Одну минуту я думал, что я его поймал. Я приколол ему французской булавкой к рукавам сорочки пару манжет, пока он спал, и вечером потащил его в пальмовую клетку в одном из самых больших отелей. Я хотел ему показать «Джонни-поди-сюда» и «Алису-подари-мне-что-нибудь-на-память». Их там была масса. Когда мы рассматривали их, Солли вдруг рассмеялся страшным ржавым смехом — словно кто-то передвигал складную кровать с одним сломанным роликом. Это было в первый раз за две недели, и у меня родилась надежда.
— Это ты правильно, — сказал я. — Недурная выставка открыточек. А?
— Очень мне нужно на них смотреть, на этих жеребят! — сказал Солли. — Я об них и не думал. Я вспомнил, как мы с Джорджем засунули овечьи ножницы Джонсону Лошадиной Голове в его виски. Я хотел бы быть сейчас в Атаскозе.
У меня мороз пробежал по коже.
«Мой ход, — сказал я себе. — И я должен дать ему мат в один ход.»
Я взял с Солли слово, что он будет ждать меня полчаса в кафе, а сам помчался в кебе к Лолабелле Делатур, на квартиру к ней, на Сорок Третьей улице. Я ее хорошо знал. Она пела в хоре в оперетке на Бродвее.
— Джен, — сказал я ей, — у меня здесь друг, человек из Техаса. Он вообще человек как человек, но, понимаешь ли, медведь. Я хотел бы, чтобы ты его немножко встряхнула сегодня после спектакля. Выпить и покататься, понимаешь, — потом в казино и так далее. Идет?
— А мелочишка-то у него есть? — спрашивает Лолабелла.
— Как ты думаешь, привез бы я его сюда из Техаса, если бы у него не было мелочи? Горшки денег у него, полные горшки из-под бобов.
— Притащи его после второго акта, — сказала Лолабелла, — и я проверю его верительные грамоты и текущий счет.
Около десяти часов я веду Солли в уборную к мисс Делатур. Горничная ее впускает нас. Минут через десять входит Лолабелла, прямо со сцены, прямо замечательная в костюме женщины-гренадера, в котором она выходит из рядов и говорит королю: «Добро пожаловать на наш майский парад». Ну, вы понимаете, что она получила роль не за дикцию.

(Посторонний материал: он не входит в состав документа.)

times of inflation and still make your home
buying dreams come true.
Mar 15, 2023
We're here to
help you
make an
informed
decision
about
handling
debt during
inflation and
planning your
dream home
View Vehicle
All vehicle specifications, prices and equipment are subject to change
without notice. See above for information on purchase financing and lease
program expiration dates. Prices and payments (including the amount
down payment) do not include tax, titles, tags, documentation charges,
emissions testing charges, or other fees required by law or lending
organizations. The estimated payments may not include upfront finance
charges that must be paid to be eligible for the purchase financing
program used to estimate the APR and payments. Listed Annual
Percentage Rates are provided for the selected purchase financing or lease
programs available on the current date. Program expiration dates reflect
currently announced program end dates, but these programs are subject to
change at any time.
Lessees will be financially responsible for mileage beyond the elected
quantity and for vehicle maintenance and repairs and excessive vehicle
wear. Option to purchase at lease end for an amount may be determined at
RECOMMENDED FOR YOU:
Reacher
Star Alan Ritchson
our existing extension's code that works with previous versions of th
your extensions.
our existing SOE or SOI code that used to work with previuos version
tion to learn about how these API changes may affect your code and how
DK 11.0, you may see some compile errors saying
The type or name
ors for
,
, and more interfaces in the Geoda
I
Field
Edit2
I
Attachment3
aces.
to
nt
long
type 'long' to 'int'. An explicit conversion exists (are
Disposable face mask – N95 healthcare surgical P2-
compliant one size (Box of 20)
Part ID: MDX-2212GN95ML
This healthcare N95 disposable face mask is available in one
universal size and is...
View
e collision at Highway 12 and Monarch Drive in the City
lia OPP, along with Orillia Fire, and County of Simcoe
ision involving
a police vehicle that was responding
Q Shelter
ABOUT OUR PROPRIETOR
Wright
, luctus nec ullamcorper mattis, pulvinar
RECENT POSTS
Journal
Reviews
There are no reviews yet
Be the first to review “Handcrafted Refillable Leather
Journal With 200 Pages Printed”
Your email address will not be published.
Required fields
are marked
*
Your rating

Как только Солли увидел ее, он встал, вышел из уборной и прямо через ход на сцену — на улицу. Я, конечно, за ним. Ведь не Лолабелла должна была заплатить мне жалованье.
— Люк, — сказал Солли, когда я догнал его на улице, — это ужасное недоразумение. Мы, очевидно, попали в ее спальню… я достаточно джентльмен, чтобы сделать все по части извинений. Как ты думаешь, она простит нас когда-нибудь?